> GIVEN TEXT
[Begin]

Did Pharoh’s daughter try to reach for the tayva, or did she send her maid to fetch it? There is a Midrash that she reached for the tayva, although it was out of reach, and her arm miraculously extended to be able to get it. The Kotzker Rebbe asks why she would extend her arm if she knew the tayva was beyond reach. Often, when a situation seems beyond our control, we resign ourselves to inactivity, the Kotzker Rebbe notes. “There is a profound lesson here for each and every one of us . . . .  Pharaoh’s daughter heard a child’s cry and extended her arm. An unbridgeable distance lay between her and the basket containing the weeping infant, making her action seem utterly pointless. But because she did the maximum of which she was capable, she achieved the impossible. Because she extended her arm, G-d extended its reach, enabling her to save a life and raise the greatest human being ever to walk the face of the earth.”

Trust me when I tell you, these cookies are not beyond reach, or even that much of a stretch. They are really easy, even though they look hard.


Vayechi: Fish Cake

January 4, 2012

When I asked my children what they wanted to do for a parsha project, my son said he wanted to do something connected with Ephraim and Menashe. He wanted a chocolate cake, and I suggested one decorated like a fish. When Yaacov blessed Ephraim and Menashe he said “may they multiply abundantly like fish, in the midst of the land.”

Why fish? Rashi says it because fish proliferate hidden from view of the “ayin harah.”

Rabbi Edlestein explains: fish are protected from the evil eye because they live hidden from our view. They do not inspire jealousy because people are not aware of what goes on in their world. The message is that Jews should model themselves after fish in this regard, living in a separate spiritual environment, modestly, without the ostentation that would attract envious attention. “In the midst of the land” means that Jews should also be part of and contribute to the larger world.

Other ideas:

Just as a fish cannot live without water, so a Jew cannot live without Torah. (Chabad)

[End]

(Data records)
[Begin]

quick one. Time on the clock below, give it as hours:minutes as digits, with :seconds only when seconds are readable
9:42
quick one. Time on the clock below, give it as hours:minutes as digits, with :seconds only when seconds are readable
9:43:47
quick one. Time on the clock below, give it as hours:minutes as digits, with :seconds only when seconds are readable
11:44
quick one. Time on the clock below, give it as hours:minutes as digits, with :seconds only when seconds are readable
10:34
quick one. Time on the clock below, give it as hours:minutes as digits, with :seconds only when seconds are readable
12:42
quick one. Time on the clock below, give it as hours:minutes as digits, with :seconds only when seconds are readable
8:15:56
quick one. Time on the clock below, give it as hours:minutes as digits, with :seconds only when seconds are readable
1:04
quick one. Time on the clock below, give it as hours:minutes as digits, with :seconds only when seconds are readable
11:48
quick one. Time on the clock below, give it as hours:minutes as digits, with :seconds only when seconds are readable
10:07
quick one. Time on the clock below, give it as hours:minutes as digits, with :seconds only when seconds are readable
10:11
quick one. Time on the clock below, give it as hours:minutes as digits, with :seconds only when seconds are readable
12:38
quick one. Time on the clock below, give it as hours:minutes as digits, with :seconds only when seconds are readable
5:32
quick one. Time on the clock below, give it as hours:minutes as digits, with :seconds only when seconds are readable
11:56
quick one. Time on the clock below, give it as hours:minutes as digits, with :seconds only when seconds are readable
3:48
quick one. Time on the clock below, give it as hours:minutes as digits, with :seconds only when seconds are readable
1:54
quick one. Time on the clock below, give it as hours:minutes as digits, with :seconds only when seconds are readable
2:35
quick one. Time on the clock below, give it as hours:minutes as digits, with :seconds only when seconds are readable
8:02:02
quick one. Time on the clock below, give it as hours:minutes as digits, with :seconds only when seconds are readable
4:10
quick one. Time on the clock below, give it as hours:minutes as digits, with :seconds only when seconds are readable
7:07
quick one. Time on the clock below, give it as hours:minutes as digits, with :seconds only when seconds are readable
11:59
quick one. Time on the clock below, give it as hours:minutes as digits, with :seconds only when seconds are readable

[End]

> REQUIRED ACTIONS
• A. In the parsha blog text, why does Rashi say Yaacov's blessing compares Ephraim and Menashe to fish?
• B. Write the next part of the parsha blog text, following on from its final line.

> EXPECTED ANSWERS
• A. Fish proliferate hidden from view of the "ayin harah."

• B.
A fish cannot lose its kosher status if it is kosher; other kosher animal can become unkosher if they slaughtered properly or if there is some defect. Yaacov’s blessing was therefore that Ephraim and Menashe never lose their pure status. (Partners in Torah, Rabbi Meisels)


Vayeishev: Challah Ketonet Passim, Sheaves, Sun and Moon and Stars

December 14, 2011

For this week’s parsha, a challot shaped liked a “ketonet passim,” sheaves of wheat, and the sun and moon and stars. The challah ketonet passim is decorated so that the base of the coat is a sheaf of wheat (with the belt of the coat being the cord tying together the sheaf) and there are stars and a sun and moon on the top of the coat (hard to see after baking, unfortunately).

In this week’s parsha, Yaacov gives Yosef a “ketonet passim.” This is often translated as a “coat of many colors,” but that is not the only possible meaning.

From The Living Torah (as quoted on Chabad, Balashon, and ParshaBlog):

Ketonet passim, in the Hebrew. The word passim can be translated as “colorful” (Radak; Septuagint), “embroidered” (Ibn Ezra; Bachya; Nachmanides on Exodus 28:2), “striped” (Ibn Janach; Radak, Sherashim), or “illustrated” (Targum Yonathan). It can also denote a long garment, coming down to the “palms” of the hands (Rashbam; Ibn Ezra; Baaley Tosafoth; Midrash Rabbah), and the feet (Lekach Tov). Alternatively, the word denotes the material out of which the coat was made, which was fine wool (Rashi) or silk (Ibn Janach). Hence, Ketonet passim, may be translated as “a full-sleeved robe,” “a coat of many colors,” “a coat reaching to his feet,” “an ornamented tunic,” “a silk robe,” or “a fine woolen cloak.”

So, we don’t really know what the ketonet passim looked like, not even if it was colorful, or what that would have meant in the context of that time (although Balashon’s post on this does have a picture of ketonet passim from the Daat Mikra on Shmuel II, and they are colorful).

We do know that the ketonet passim indicated the favoritism by Yaacov that made Yosef’s brothers so jealous. But, why was this garment a sign of favor, what did it signify? As used elsewhere in the Torah, the word ketonet relates to both royal and priestly garments as well as to Adam’s clothing, as Rabbi Kahn notes in “Clothes Make the Man.”

Rabbi Kahn cites the Midrash that the ketonet passim were the original clothes of Adam, passed down to Nimrod, taken by Esav and then used by Yaacov to get the blessing from Yitzchak.  Chabad has a more detailed provenance: the clothes passed down from Adam to Noach, to Noach’s son Ham, then to Ham’s grandson Nimrod. On the day of Avraham’s death, Esav killed Nimrod to get these clothes, which were believed to have conferred great power on Nimrod, making him a skilled hunter and powerful ruler (but not powerful enough to avoid being killed by Esav, apparently).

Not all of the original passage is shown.